No, the permissions are set in the directories themselves - as I
mentioned it works fine if you come in via SSH (If I log in via her U/N
I can rename/move/delete files no problem). The problem seems to be
specifically with Samba's handling of permissions.
- Justin
Jamie Salts wrote:
Are you trying to apply the permssions on the symlinks themselves?
Double check to see that you're applying the permissions you want to
the original files/folders.
Hope that helps.. though it sounds like you know more about this topic
than I.
On Fri, Feb 15, 2008 at 10:56 AM, Justin Walker <[EMAIL PROTECTED]
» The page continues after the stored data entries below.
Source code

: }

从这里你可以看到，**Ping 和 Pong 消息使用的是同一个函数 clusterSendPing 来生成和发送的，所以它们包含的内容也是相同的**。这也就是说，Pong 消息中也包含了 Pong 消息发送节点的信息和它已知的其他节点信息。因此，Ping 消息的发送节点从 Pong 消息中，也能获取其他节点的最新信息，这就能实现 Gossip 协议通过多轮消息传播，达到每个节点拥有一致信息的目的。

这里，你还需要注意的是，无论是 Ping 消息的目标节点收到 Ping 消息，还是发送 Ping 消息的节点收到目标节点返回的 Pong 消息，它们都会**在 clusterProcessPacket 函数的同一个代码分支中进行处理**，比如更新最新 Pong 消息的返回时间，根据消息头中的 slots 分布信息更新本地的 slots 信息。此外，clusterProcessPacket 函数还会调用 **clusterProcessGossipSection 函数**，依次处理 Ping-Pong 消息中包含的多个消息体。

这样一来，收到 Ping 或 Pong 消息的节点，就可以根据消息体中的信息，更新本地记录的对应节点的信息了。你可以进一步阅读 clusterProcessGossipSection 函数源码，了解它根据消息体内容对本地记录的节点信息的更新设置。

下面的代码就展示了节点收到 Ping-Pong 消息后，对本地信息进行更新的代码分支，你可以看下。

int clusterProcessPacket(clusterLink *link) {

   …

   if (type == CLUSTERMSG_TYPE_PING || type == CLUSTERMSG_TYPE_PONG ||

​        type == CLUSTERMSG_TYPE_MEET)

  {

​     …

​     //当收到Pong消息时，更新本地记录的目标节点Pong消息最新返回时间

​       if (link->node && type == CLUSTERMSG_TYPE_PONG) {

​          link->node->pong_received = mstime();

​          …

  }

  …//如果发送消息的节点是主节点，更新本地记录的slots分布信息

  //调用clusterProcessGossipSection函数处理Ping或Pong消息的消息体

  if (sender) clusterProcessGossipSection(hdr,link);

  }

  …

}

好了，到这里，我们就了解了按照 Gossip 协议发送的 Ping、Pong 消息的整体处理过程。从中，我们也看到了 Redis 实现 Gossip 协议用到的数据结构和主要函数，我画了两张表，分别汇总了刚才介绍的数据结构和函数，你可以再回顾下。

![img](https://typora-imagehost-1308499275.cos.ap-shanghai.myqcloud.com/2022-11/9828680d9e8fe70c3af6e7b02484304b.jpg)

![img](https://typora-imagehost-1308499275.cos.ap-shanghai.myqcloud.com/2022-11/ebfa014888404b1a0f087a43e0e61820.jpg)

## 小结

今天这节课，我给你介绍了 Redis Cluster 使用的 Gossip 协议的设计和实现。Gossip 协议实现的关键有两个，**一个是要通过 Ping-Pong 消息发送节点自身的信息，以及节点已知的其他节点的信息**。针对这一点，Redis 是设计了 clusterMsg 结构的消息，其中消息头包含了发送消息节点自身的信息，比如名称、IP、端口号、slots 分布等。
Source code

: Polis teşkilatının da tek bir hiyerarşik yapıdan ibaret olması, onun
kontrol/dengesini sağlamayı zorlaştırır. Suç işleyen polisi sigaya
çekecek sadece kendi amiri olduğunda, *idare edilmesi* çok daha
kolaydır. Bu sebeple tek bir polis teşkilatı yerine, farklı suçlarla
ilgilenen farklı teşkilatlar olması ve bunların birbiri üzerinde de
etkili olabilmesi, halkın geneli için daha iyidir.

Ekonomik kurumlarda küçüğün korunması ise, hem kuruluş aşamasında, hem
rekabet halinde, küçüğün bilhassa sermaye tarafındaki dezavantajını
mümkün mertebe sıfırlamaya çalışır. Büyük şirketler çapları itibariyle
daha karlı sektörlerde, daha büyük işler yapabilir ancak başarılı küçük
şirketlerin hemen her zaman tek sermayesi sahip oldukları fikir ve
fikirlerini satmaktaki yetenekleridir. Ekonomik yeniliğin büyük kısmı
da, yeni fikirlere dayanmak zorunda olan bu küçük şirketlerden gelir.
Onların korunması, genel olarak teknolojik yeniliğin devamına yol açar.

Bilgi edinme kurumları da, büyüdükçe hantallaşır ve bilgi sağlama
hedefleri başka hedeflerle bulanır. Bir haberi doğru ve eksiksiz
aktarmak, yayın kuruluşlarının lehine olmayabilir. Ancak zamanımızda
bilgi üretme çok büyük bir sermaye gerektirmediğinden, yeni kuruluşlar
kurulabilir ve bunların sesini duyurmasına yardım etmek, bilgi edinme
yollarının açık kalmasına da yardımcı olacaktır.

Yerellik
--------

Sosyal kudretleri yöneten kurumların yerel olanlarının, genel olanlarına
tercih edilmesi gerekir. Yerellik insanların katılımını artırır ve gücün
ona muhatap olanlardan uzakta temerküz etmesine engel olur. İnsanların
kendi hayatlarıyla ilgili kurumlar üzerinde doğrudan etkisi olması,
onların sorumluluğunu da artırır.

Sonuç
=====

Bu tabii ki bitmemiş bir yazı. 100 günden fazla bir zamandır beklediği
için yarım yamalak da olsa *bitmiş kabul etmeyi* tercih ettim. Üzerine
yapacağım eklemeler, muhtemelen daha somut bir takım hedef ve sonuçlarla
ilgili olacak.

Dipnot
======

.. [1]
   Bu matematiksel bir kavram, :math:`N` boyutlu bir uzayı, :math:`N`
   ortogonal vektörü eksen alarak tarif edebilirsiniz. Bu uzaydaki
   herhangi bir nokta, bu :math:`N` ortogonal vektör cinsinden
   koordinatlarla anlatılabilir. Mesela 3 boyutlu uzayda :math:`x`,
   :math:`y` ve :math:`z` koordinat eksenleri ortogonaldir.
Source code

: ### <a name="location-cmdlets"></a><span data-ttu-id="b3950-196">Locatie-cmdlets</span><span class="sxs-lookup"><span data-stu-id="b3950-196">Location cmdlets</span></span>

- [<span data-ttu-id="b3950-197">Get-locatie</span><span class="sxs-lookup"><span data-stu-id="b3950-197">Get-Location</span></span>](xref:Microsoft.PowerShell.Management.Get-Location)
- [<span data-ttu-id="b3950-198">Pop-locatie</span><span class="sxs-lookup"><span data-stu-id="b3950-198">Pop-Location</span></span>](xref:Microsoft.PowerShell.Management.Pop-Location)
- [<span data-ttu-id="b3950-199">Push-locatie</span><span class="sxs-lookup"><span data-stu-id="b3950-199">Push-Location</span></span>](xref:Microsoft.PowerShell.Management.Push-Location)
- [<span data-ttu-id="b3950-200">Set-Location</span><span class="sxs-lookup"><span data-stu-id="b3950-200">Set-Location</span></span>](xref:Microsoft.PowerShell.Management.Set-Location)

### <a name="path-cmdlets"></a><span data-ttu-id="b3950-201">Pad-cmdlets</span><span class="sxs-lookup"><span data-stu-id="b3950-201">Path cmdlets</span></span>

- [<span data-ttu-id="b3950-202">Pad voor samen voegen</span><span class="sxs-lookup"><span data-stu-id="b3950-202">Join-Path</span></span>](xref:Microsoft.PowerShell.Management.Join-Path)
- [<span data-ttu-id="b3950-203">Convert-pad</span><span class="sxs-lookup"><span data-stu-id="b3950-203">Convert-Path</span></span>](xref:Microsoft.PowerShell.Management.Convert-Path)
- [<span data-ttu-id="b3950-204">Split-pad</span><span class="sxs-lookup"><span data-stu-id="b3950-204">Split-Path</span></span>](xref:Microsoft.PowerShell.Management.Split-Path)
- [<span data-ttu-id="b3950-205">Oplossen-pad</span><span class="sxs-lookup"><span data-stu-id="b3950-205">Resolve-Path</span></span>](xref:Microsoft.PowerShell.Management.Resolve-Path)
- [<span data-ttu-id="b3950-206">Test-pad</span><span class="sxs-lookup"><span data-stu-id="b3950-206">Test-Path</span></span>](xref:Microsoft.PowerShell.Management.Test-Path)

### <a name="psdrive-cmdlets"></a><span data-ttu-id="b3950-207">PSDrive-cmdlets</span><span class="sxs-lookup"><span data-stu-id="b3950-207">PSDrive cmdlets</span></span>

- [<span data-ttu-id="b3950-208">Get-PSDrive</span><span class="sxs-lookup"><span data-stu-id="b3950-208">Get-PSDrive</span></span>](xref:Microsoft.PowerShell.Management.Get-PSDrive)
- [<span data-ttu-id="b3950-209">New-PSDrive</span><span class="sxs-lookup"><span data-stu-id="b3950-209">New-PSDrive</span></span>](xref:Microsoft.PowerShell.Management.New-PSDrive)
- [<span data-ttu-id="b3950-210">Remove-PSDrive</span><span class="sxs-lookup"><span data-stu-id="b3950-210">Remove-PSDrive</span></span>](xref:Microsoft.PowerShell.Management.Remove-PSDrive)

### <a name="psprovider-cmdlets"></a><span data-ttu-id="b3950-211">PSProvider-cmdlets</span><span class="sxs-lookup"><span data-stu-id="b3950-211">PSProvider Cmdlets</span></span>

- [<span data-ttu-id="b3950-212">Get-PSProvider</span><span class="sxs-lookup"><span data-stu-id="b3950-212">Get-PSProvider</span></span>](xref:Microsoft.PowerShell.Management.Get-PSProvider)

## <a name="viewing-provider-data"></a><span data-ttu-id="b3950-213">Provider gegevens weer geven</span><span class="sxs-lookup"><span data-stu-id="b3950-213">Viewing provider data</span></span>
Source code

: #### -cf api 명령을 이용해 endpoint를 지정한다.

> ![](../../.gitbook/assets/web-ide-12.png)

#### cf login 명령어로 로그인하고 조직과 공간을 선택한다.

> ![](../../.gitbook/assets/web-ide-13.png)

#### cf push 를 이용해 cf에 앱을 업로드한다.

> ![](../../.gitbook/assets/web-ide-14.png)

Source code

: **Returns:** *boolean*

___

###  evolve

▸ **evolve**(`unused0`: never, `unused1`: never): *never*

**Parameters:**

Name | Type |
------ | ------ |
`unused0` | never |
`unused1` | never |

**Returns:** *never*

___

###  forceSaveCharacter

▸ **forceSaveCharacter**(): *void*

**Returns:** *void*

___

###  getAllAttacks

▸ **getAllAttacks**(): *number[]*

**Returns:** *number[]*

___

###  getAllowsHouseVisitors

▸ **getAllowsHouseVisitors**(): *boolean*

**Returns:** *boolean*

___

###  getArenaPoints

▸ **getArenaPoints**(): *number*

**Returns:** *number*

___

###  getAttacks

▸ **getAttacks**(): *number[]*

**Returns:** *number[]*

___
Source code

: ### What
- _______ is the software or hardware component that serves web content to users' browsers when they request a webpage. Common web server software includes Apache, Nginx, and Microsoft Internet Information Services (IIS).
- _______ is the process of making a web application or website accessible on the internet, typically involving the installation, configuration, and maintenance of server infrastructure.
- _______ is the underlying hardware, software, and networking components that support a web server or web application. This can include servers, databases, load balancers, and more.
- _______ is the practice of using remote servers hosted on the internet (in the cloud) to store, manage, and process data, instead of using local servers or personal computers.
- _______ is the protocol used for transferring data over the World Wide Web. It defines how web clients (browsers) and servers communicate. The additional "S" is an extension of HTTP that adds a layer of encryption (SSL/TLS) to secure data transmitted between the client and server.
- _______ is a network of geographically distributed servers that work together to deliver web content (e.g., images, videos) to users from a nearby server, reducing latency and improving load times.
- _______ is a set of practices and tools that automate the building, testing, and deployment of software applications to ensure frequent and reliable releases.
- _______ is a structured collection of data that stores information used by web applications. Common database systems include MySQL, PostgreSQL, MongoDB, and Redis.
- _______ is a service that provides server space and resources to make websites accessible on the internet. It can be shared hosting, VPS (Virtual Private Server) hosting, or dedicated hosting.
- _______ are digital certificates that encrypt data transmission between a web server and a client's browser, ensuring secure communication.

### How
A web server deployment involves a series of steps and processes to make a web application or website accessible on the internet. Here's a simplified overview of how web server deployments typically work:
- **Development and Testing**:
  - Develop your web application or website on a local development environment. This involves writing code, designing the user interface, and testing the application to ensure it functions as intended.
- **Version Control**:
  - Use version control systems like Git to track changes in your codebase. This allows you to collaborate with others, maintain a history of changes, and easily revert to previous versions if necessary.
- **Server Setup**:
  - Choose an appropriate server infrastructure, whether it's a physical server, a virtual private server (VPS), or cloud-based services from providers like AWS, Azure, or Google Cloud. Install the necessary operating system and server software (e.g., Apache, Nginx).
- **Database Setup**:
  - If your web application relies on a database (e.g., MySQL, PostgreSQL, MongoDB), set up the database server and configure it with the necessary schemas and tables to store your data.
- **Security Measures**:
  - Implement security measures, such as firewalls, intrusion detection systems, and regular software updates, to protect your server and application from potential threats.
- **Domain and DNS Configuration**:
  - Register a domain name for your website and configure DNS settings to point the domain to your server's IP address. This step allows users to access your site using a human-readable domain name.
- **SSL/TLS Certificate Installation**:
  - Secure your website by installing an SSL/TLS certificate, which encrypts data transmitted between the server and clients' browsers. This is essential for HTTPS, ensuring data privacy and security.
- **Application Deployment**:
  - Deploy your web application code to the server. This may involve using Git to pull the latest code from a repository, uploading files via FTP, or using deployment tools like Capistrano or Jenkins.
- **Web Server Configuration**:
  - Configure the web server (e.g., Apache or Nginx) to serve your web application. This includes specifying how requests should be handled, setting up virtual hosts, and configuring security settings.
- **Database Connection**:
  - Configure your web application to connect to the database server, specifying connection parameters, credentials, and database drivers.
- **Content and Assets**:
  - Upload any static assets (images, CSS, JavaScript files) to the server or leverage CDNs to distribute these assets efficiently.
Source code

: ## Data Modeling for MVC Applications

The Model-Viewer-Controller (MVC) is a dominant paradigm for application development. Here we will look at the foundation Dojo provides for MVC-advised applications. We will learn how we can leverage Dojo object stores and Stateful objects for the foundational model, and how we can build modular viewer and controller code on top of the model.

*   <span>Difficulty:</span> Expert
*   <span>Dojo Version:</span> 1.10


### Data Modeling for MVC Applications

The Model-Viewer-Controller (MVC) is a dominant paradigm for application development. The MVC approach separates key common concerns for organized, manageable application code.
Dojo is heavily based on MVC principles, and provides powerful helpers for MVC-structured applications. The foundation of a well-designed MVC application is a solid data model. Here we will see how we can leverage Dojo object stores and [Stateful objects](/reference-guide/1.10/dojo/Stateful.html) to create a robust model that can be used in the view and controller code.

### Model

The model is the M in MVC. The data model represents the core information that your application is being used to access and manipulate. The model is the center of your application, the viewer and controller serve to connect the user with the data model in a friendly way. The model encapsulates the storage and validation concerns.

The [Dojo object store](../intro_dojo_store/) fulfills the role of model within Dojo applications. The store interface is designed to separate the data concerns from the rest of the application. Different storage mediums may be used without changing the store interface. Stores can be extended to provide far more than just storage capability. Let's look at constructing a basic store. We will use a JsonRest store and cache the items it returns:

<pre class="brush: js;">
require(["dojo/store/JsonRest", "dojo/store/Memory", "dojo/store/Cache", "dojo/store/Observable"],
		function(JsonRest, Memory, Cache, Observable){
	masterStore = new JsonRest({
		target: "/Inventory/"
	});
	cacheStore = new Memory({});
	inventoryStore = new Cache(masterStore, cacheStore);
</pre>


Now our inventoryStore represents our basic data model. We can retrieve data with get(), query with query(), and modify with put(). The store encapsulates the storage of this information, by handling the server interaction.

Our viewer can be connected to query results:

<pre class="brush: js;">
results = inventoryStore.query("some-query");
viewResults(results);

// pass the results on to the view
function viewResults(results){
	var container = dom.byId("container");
<mailto:[EMAIL PROTECTED]>> wrote:
This is probably extremely simple; I'm just not getting it.
I have a linux fileserver at home, and I've set up my home
directory as a samba share so my wife can get at my music and
pictures that I keep there, and mapped it as a drive letter on her
machine. I've symlinked a few other folders into my home
directory (other family member's home directories, etc) so that
she can get to them all in one place – as far as she's concerned
it's just 'J:/bobs_stuff' even though it's really more complicated
than that.
She can browse those folders fine, but does not have write
privileges. I've got all the folders set to 775 – and all of the
users are in the 'family' group, so it should work (it works via
SSH). She has write access in my home directory – the 'root' as
it shows up on her end. I have writable = on and createmask = 777
in smb.conf, so I don't know why it's not being passed to the
linked directories.
Any suggestions on how I can get it to work?